Southworth said the anniversary campaign was meant to be a fun, engaging moment that rewards standout retail partners and helps generate excitement and footfall. He described the selected outlets as gold standard retailers that go above and beyond in bringing The National Lottery to life in their communities, while stressing that the wider network remains essential to the weekly funding stream.

Stewart said scratching is a satisfying ritual built around anticipation, excitement and a brief moment of hope. She added that people still improvise when they do not have a coin to hand, using keys, cards, rings or even fingernails, but said nothing beats doing it properly. She said she wanted the coin to feel fun, celebratory and full of personality.

The giveaway is limited by design, and that is what gives it its edge. Only 10 retailers are involved, each with 500 coins, so the promotion is likely to disappear quickly once customers begin buying cards on a first-come, first-served basis. For players, the immediate draw is not the coin itself but the chance to pick up a £2 Birthday Scratchcard with a top prize of £300,000.

That is the practical answer to the anniversary campaign: it is meant to celebrate three decades of scratchcards, reward a small group of retailers, and pull customers into stores with a collectible that will not last long. For anyone planning to take part, the clock starts on Saturday, 23 May, and the coins stop when they run out.

* [Job item A]: In the passage about the scratchcard anniversary, how many coins does each participating retailer have?
* [Job item B]: From the passage about the scratchcard anniversary, copy the part that opens with the words containing "That is the" and closes with "they run out.".
* [Job item C]: List every item that the passage about the scratchcard anniversary says people use to scratch when they do not have a coin to hand.
Rely only on the passage about the scratchcard anniversary when responding.

* [Records provided]:
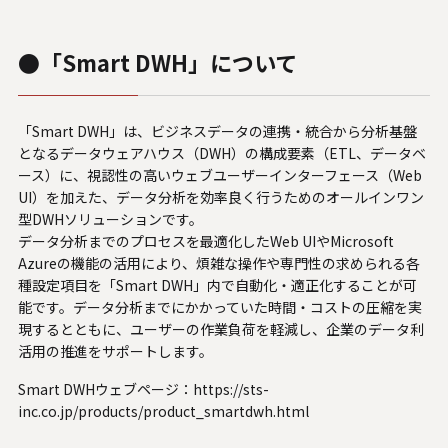
●「Smart DWH」について
「Smart DWH」は、ビジネスデータの連携・統合から分析基盤
となるデータウェアハウス（DWH）の構成要素（ETL、データベ
ース）に、視認性の高いウェブユーザーインターフェース（Web
UI）を加えた、データ分析を効率良く行うためのオールインワン
型DWHソリューションです。
データ分析までのプロセスを最適化したWeb UIやMicrosoft
Azureの機能の活用により、煩雑な操作や専門性の求められる各
種設定項目を「Smart DWH」内で自動化・適正化することが可
能です。データ分析までにかかっていた時間・コストの圧縮を実
現するとともに、ユーザーの作業負荷を軽減し、企業のデータ利
活用の推進をサポートします。
Smart DWHウェブページ：
https://sts-
inc.co.jp/products/product_smartdwh.html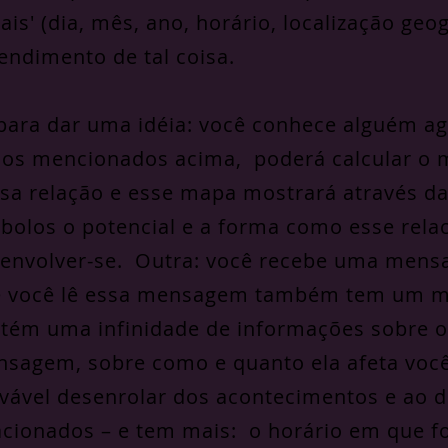
tais' (dia, mês, ano, horário, localização geog
endimento de tal coisa.
para dar uma idéia: você conhece alguém ag
os mencionados acima, poderá calcular o 
sa relação e esse mapa mostrará através da
bolos o potencial e a forma como esse rela
envolver-se. Outra: você recebe uma men
 você lê essa mensagem também tem um m
tém uma infinidade de informações sobre 
sagem, sobre como e quanto ela afeta voc
vável desenrolar dos acontecimentos e ao d
acionados – e tem mais: o horário em que 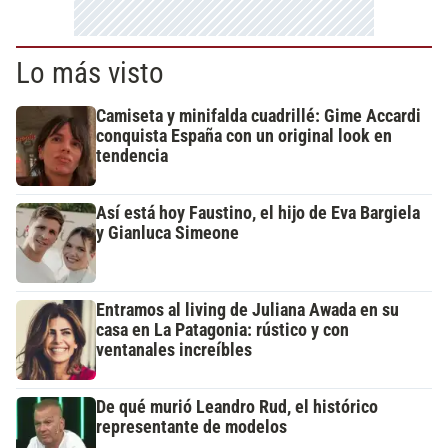
Lo más visto
Camiseta y minifalda cuadrillé: Gime Accardi
conquista España con un original look en
tendencia
Así está hoy Faustino, el hijo de Eva Bargiela
y Gianluca Simeone
Entramos al living de Juliana Awada en su
casa en La Patagonia: rústico y con
ventanales increíbles
De qué murió Leandro Rud, el histórico
representante de modelos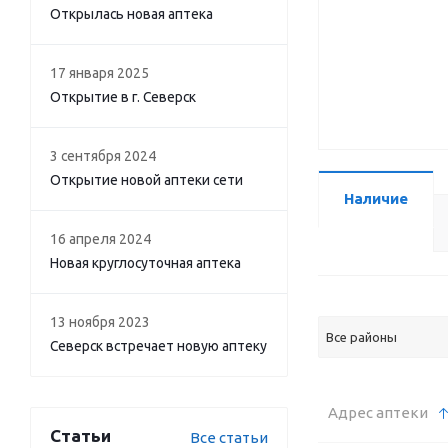
Открылась новая аптека
17 января 2025
Открытие в г. Северск
3 сентября 2024
Открытие новой аптеки сети
Наличие
16 апреля 2024
Новая круглосуточная аптека
13 ноября 2023
Все районы
Северск встречает новую аптеку
Адрес аптеки
Статьи
Все статьи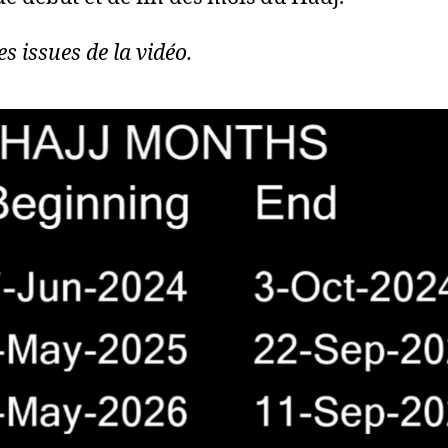
s issues de la vidéo.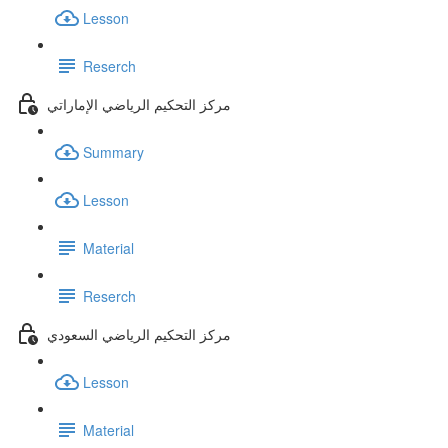
Lesson
Reserch
مركز التحكيم الرياضي الإماراتي
Summary
Lesson
Material
Reserch
مركز التحكيم الرياضي السعودي
Lesson
Material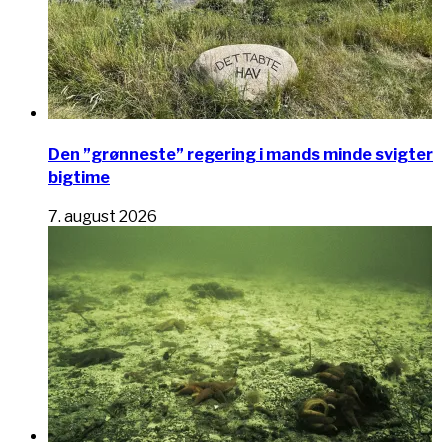
Den ”grønneste” regering i mands minde svigter
bigtime
7. august 2026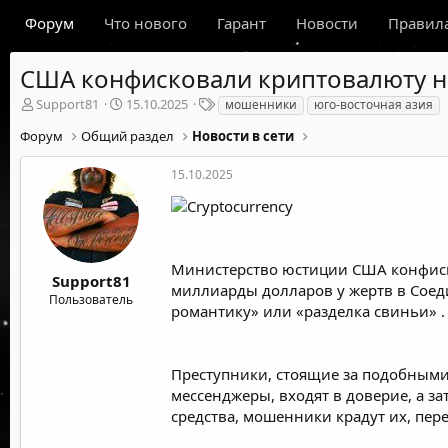
Форум
Что нового
Гарант
Новости
Правил
США конфисковали криптовалюту на
А
Д
Т
Support81
15.10.2025
мошенники
юго-восточная азия
в
а
е
Форум
Общий раздел
Новости в сети
т
т
г
о
а
и
р
н
15.10.2025
т
а
е
ч
м
а
ы
л
а
Министерство юстиции США конфиско
Support81
миллиарды долларов у жертв в Соед
Пользователь
романтику»
или
«разделка свиньи»
.
Преступники, стоящие за подобными
мессенджеры, входят в доверие, а 
средства, мошенники крадут их, пер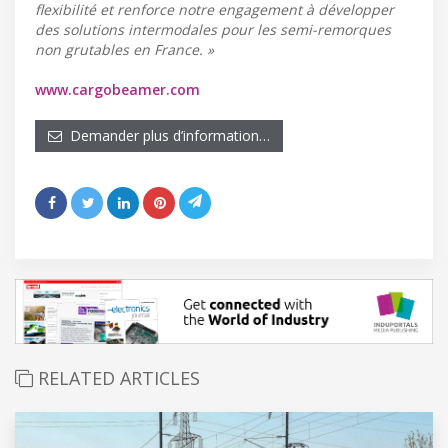
flexibilité et renforce notre engagement à développer
des solutions intermodales pour les semi-remorques
non grutables en France. »
www.cargobeamer.com
Demander plus d’information…
RELATED ARTICLES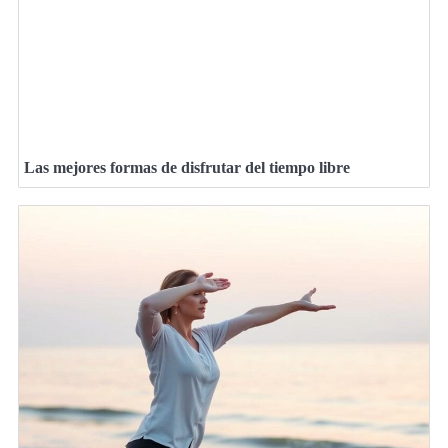
Las mejores formas de disfrutar del tiempo libre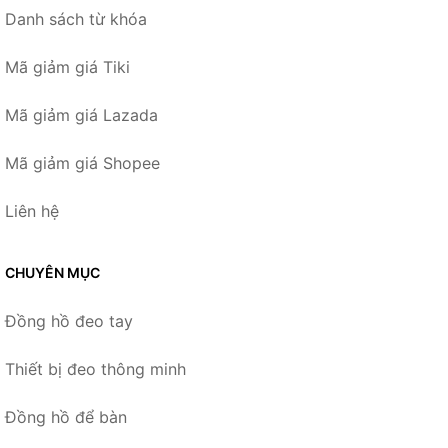
Danh sách từ khóa
Mã giảm giá Tiki
Mã giảm giá Lazada
Mã giảm giá Shopee
Liên hệ
CHUYÊN MỤC
Đồng hồ đeo tay
Thiết bị đeo thông minh
Đồng hồ để bàn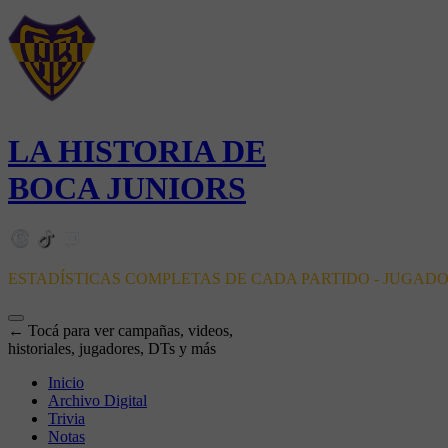
LA HISTORIA DE
BOCA JUNIORS
ESTADÍSTICAS COMPLETAS DE CADA PARTIDO - JUGAD
← Tocá para ver campañas, videos,
historiales, jugadores, DTs y más
Inicio
Archivo Digital
Trivia
Notas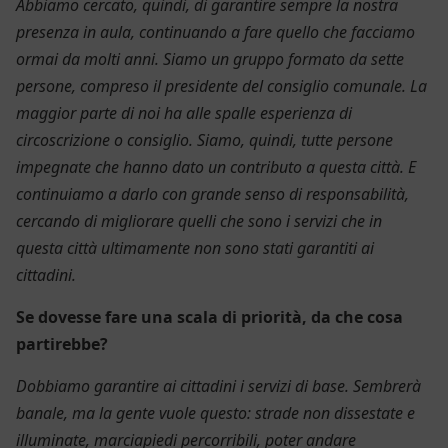
Abbiamo
cercato, quindi, di garantire
sempre la nostra
presenza in aula, continuando a fare quello che facciamo
ormai da molti anni.
S
iamo un gruppo formato da sette
persone, compreso il presidente del consiglio comunale.
L
a
maggior parte
di noi ha alle spalle esperienza di
circoscrizione o consiglio. Siamo,
quindi,
t
utte persone
impegnate che
hanno
dato un contributo a questa città.
E
continuiamo a darlo con grande senso di responsabilità,
cercando di migliorare quelli che sono i servizi che in
questa città ultimamente non sono stati garantiti ai
cittadini.
Se dovesse fare
una scala di priorità,
da
che cosa
partirebbe?
Dobbiamo garantire ai cittadini i servizi di base. Sembrerà
banale, ma la gente vuole questo: strade
non dissestate e
illuminate, marciapiedi percorribili, poter andare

* [Written answer A]: 500 coins

* [Written answer B]:
That is the practical answer to the anniversary campaign: it is meant to celebrate three decades of scratchcards, reward a small group of retailers, and pull customers into stores with a collectible that will not last long. For anyone planning to take part, the clock starts on Saturday, 23 May, and the coins stop when they run out.

* [Written answer C]: Keys, cards, rings, fingernails